10 WAYS TO GET RAY CHARLES AND RONALD REAGAN INTO THE SAME POEM

1.

Begin with the rhythm of chapped hands traversing

the naked hips of a Raelette. Begin with the whispered

boundaries of a gone world. Forced to craft other English,

men stutter with their surfaces, jump when they touch

something raw. At birth, the cottony light of the real grew

faint until music swelled its arcing arms and claimed him.

At the very second of heaven, a history swerved close,

teased, but did not return. He said good-bye to strangers.

2.

What heaven would have him, ashed, so much of hollow,

now irritably whole? Imagine the gasping and gulping, the

sputtered queries at the sight of sunflowers and foil. There’s

a holy niche in hell for these harbingers of hard wisdoms,

men with this strain of jazz in them, men who have seen the

inward of women, heard colors settle, eased shameful things

into their mouths. The Last Rapture is best without his kind,

without his crazed seeing knock splintering the gilded wood.

3.

Which is the kill that repeats: To lose what you have seen, or

never to see what you have already lost? And the ears become

earth drums, huge hands, vessels. They rush to scream him

everything, including dust, cerulean, the moist blinking of a

woman’s hip. Even touch gets loud, shocking his long fingers,

jolting him upright in the damnable dark. His days become

his skin, blank and patient. Even when bellowed, many words,

like today and never, translate to nothing truly seen or known.

4.

Sudden mothers, lying clocks, warm canes. Women are

everywhere. He has buckled beneath their gazing, knowing

how truly they see him, straining erect, eyes bop-do-ditty in

a bobbing head. He allows them their pity strolls across his

map while he moves his palms up and down, flat against their

waiting faces, reading, reading. They stink so good, and he is

amazed at their talent for tangling the recalled. But they talk

too damned much. All those split declaratives deny his eyes.

5.

The politics of smooth and unpuckered, the sounds of a man

reciting what he will never know. What separates the living of

this from the dying of it, it is all that no-color, that hugest of

sound, the din, fingertips swollen from touching everything

twice, the dim wattage of time crawling beyond where it was.

Faces, angle and ghost, rise up to him, dance their mean

little circumstance dance, claim the simplest drifting names.

Slamming all his eyes against them only carves the hard loss.

6.

Promise drips from songs, but the heart can’t see anything.

7.

The body, snide prankster, won’t stop. Tumbling through sheets

leaves a bright sting. The right music ignites even the flattest ass.

Damned toes tap. Anything on the tongue must be swallowed or

expelled. The gut fills, piss trickles. Eyes flap open, even though.

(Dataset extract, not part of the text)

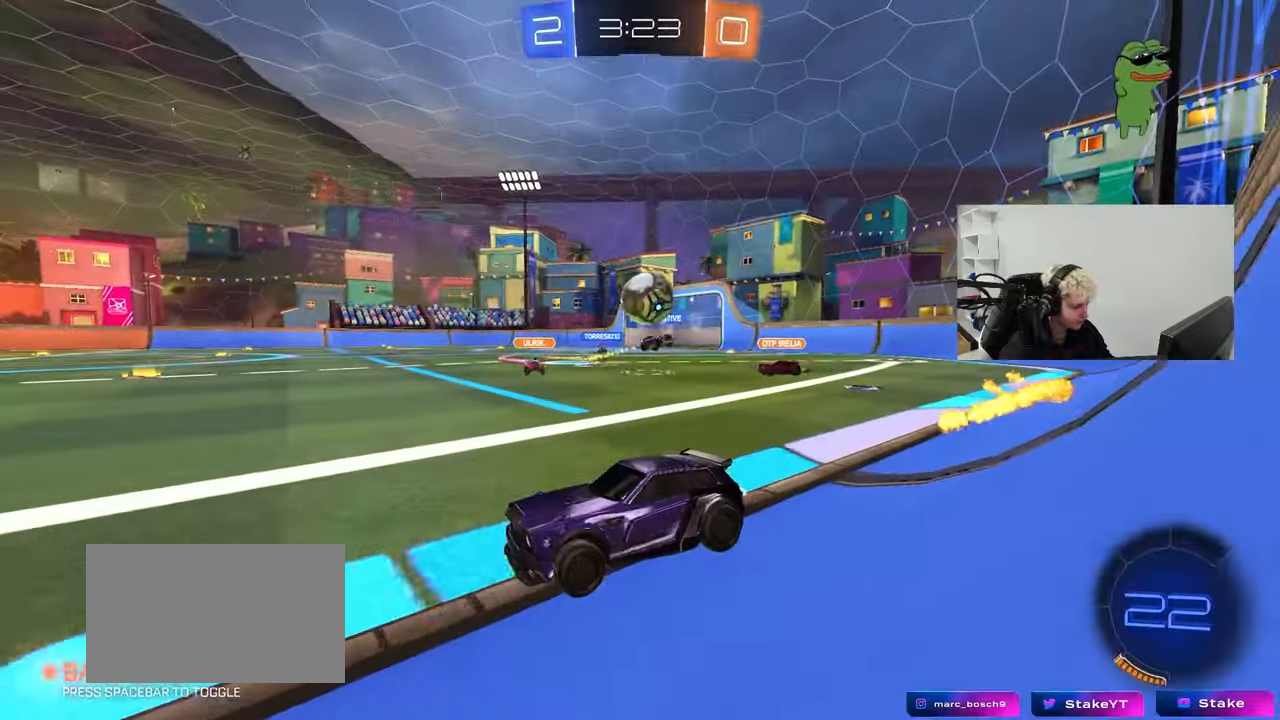
{"keys": ["w"], "mouse": ["left"], "mouse_move": "still", "events": [[317, "mouse_left", "down"], [467, "a", "up"]]}
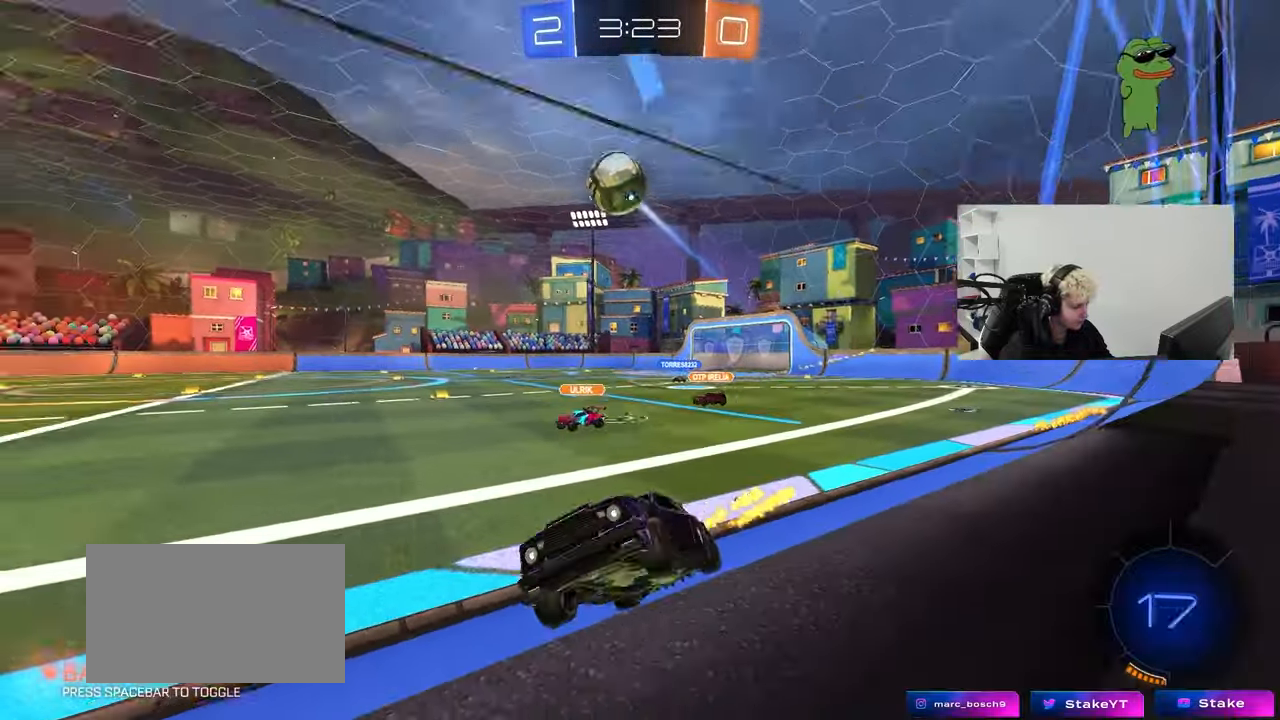
{"keys": ["w"], "mouse": ["right"], "mouse_move": "still", "events": [[17, "d", "down"], [100, "d", "up"], [300, "a", "down"], [333, "mouse_left", "up"], [433, "a", "up"], [483, "mouse_right", "down"]]}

The elbow cranks, the cock stiffens, roots of thirst and addictions

thicken. The sun bakes blank recollection on open skin. Inside him

a wretched world spins, machine unerring, striving for such a silly

perfect. The body doesn’t need moonwash or windows. It just churns.

8.

His pulse has the gall to beat urgently, like it does when one spies

a familiar canvas or a lostago sweet. It’s as if one of his strangers

has dangled life’s pointed, two-pronged instruction just inside the

void: Remember what you have seen. See what you remember. He

spends his days straining toward either or both of these squiggling

concepts, building whole novels on a hint of ginger riding someone’s

breath. In the end, almost buried by his sad collage, he clings to a

single truth: Whenever he asks for water, it arrives. It always arrives.

9.

When a gone man dies, what could possibly be taken away? It must

be the light that leaves, darkening even places it has never touched.

10.

Salvation blesses him with gasping eyes, pinned open and glaring,

and hours that slide like silver over his skin. The first thing he sees

is everything. His whole life hurtles past, paining him with its

scarlets and excess, the pulsing soundtrack a sweet irritant. The

first thing he sees is all of it, the interminable meetings, the mercy

fucks, a sweaty tumbler of ice water, finally his own knees. Eternity

is this looped, unblinking cinema of himself. Paradise is crammed

with the cruelly blessed struck dumb by scenes too loud to live.